Any recipe that has pasta in it catches my eye right away, and the fact that this only takes 30 minutes to make is even better. This recipe satisfies those carb cravings and is fast and easy, making it ideal for those school nights you’re short on time. Requiring only a few ingredients, this recipe can also be whipped up in that small dorm kitchen. This is a vegan recipe, but it can be altered by adding chicken or milk to the cream sauce. I’d recommend that you try the recipe as is, though, because not only is it delicious (my non-vegan friends agreed) but it’s healthy, too. I’m already planning to make it again!

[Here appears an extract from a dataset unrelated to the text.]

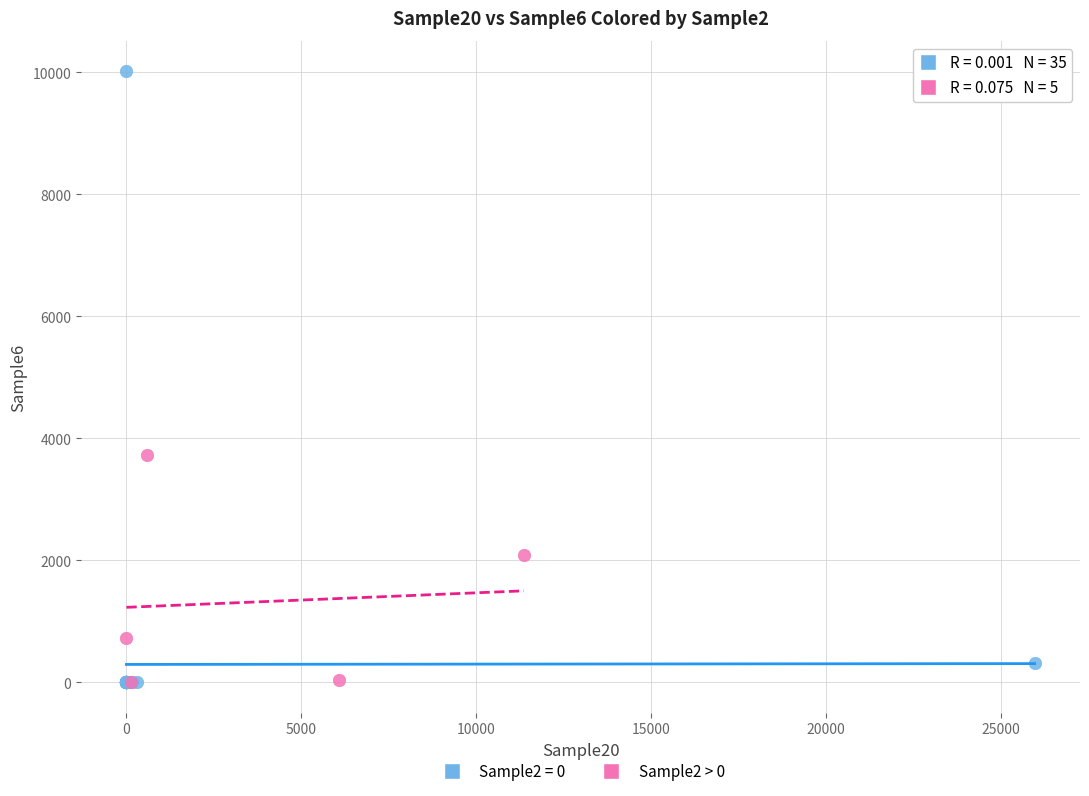

Which series has the largest Y range (max minus min)?

Sample2 = 0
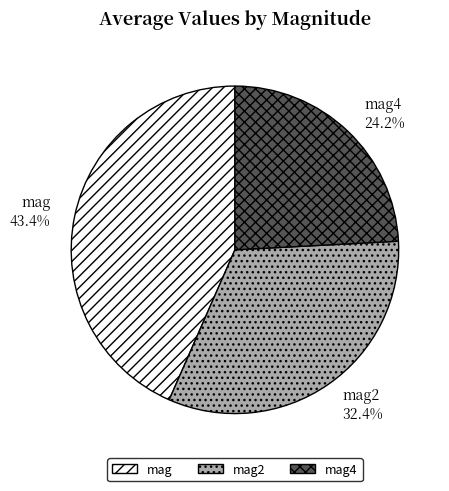

Which category has the smallest portion of the pie?

mag4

Recipe adapted from Minimalist Baker

Medium

Prep Time: 10 minutes
Cook Time: 20 minutes
Total Time: About 30 minutes

Servings: 2

Ingredients:
8 ounces pasta
1/2 cup sun dried tomatoes
1 tablespoon olive oil
4 large cloves garlic
Half an onion
3 tablespoons flour
1 1/2 cups almond milk
Sea salt and pepper to taste
Oregano to taste

Directions:
1. Finely chop garlic, onions and sun dried tomatoes.
2. Bring a large pot of water to a boil and cook the pasta according to package directions.

Spaghetti

Photo by Margaux Henderson

3. In a separate pan combine and cook onions, garlic, sun dried tomatoes and olive oil for about 5 minutes.
4. Slowly stir in the 3 tablespoons of flour.

Spaghetti

Photo by Margaux Henderson

5. Add the almond milk and whisk together so that there are no clumps. Let simmer for another 5 minutes.

Spaghetti

Photo by Margaux Henderson

6. You may want to add more almond milk, depending on how creamy you want the sauce.
7. Add salt, pepper, and oregano to taste.
8. Once the sauce is to your desired thickness, immediately mix in pasta and it’s ready to serve.